## Activity
Return the data. Every word must match.

Dataset entries:
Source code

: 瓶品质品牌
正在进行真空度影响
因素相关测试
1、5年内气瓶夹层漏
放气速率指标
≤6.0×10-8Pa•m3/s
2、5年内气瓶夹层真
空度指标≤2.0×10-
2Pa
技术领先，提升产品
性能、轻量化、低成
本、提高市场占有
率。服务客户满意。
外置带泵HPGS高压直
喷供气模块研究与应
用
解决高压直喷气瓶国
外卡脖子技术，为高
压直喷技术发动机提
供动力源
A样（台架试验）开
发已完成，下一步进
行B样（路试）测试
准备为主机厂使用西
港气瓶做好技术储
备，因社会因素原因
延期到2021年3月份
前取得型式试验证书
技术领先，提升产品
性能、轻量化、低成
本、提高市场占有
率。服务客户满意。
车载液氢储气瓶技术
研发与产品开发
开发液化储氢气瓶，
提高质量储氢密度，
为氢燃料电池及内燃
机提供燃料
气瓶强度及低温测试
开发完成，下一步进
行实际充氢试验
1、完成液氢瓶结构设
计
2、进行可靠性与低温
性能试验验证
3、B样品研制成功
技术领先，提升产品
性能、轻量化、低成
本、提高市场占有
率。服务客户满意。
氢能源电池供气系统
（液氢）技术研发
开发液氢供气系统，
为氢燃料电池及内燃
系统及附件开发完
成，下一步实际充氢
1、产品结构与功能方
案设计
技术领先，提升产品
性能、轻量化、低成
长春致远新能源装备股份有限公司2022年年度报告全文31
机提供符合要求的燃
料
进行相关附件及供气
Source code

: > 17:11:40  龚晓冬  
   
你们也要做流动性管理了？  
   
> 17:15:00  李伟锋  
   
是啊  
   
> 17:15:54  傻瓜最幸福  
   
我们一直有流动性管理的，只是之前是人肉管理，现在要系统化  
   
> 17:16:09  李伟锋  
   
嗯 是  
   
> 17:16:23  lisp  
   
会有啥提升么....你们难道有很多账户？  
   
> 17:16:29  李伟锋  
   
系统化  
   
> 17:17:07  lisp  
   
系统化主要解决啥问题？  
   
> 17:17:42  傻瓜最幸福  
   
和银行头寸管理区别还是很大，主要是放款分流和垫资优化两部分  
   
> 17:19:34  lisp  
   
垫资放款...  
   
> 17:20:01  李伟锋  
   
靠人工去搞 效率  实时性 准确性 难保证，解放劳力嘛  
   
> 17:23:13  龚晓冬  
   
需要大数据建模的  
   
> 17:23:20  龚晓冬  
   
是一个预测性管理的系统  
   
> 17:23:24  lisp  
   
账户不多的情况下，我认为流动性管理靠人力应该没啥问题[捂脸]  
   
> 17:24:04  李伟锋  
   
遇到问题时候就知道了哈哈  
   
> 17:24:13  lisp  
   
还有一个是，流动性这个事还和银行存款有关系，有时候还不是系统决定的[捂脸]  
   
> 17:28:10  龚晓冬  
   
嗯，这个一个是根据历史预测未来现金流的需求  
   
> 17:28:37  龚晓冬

## Finished exercise
Source code

: 瓶品质品牌
正在进行真空度影响
因素相关测试
1、5年内气瓶夹层漏
放气速率指标
≤6.0×10-8Pa•m3/s
2、5年内气瓶夹层真
空度指标≤2.0×10-
2Pa
技术领先，提升产品
性能、轻量化、低成
本、提高市场占有
率。服务客户满意。
外置带泵HPGS高压直
喷供气模块研究与应
用
解决高压直喷气瓶国
外卡脖子技术，为高
压直喷技术发动机提
供动力源
A样（台架试验）开
发已完成，下一步进
行B样（路试）测试
准备为主机厂使用西
港气瓶做好技术储
备，因社会因素原因
延期到2021年3月份
前取得型式试验证书
技术领先，提升产品
性能、轻量化、低成
本、提高市场占有
率。服务客户满意。
车载液氢储气瓶技术
研发与产品开发
开发液化储氢气瓶，
提高质量储氢密度，
为氢燃料电池及内燃
机提供燃料
气瓶强度及低温测试
开发完成，下一步进
行实际充氢试验
1、完成液氢瓶结构设
计
2、进行可靠性与低温
性能试验验证
3、B样品研制成功
技术领先，提升产品
性能、轻量化、低成
本、提高市场占有
率。服务客户满意。
氢能源电池供气系统
（液氢）技术研发
开发液氢供气系统，
为氢燃料电池及内燃
系统及附件开发完
成，下一步实际充氢
1、产品结构与功能方
案设计
技术领先，提升产品
性能、轻量化、低成
长春致远新能源装备股份有限公司2022年年度报告全文31
机提供符合要求的燃
料
进行相关附件及供气
Source code

: > 17:11:40  龚晓冬  
   
你们也要做流动性管理了？  
   
> 17:15:00  李伟锋  
   
是啊  
   
> 17:15:54  傻瓜最幸福  
   
我们一直有流动性管理的，只是之前是人肉管理，现在要系统化  
   
> 17:16:09  李伟锋  
   
嗯 是  
   
> 17:16:23  lisp  
   
会有啥提升么....你们难道有很多账户？  
   
> 17:16:29  李伟锋  
   
系统化  
   
> 17:17:07  lisp  
   
系统化主要解决啥问题？  
   
> 17:17:42  傻瓜最幸福  
   
和银行头寸管理区别还是很大，主要是放款分流和垫资优化两部分  
   
> 17:19:34  lisp  
   
垫资放款...  
   
> 17:20:01  李伟锋  
   
靠人工去搞 效率  实时性 准确性 难保证，解放劳力嘛  
   
> 17:23:13  龚晓冬  
   
需要大数据建模的  
   
> 17:23:20  龚晓冬  
   
是一个预测性管理的系统  
   
> 17:23:24  lisp  
   
账户不多的情况下，我认为流动性管理靠人力应该没啥问题[捂脸]  
   
> 17:24:04  李伟锋  
   
遇到问题时候就知道了哈哈  
   
> 17:24:13  lisp  
   
还有一个是，流动性这个事还和银行存款有关系，有时候还不是系统决定的[捂脸]  
   
> 17:28:10  龚晓冬  
   
嗯，这个一个是根据历史预测未来现金流的需求  
   
> 17:28:37  龚晓冬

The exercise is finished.